Et tous les clercs, se courbant sur leurs pupitres, se mirent à griffonner avec une ardeur apparente, faisant bruyamment crier leurs plumes sur le papier.
La pâle figure de ce prêtre était à la fois douce et grave, intelligente et vénérable; son regard rempli de mansuétude et de sérénité.
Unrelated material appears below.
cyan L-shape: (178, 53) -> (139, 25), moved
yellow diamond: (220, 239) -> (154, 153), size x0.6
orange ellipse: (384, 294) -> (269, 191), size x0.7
Une petite calotte noire cachait sa tonsure; ses cheveux gris, assez longs, flottaient sur le collet de sa redingote marron.
Hâtons-nous d’ajouter que, grâce à une confiance des plus candides, cet excellent prêtre avait toujours été et était encore dupe de l’habile et profonde hypocrisie de Jacques Ferrand.
– Votre digne patron est-il dans son cabinet, mes enfants? demanda le curé.
– Oui, monsieur l’abbé, dit Chalamel en se levant respectueusement. Et il ouvrit au prêtre la porte d’une chambre voisine de l’étude.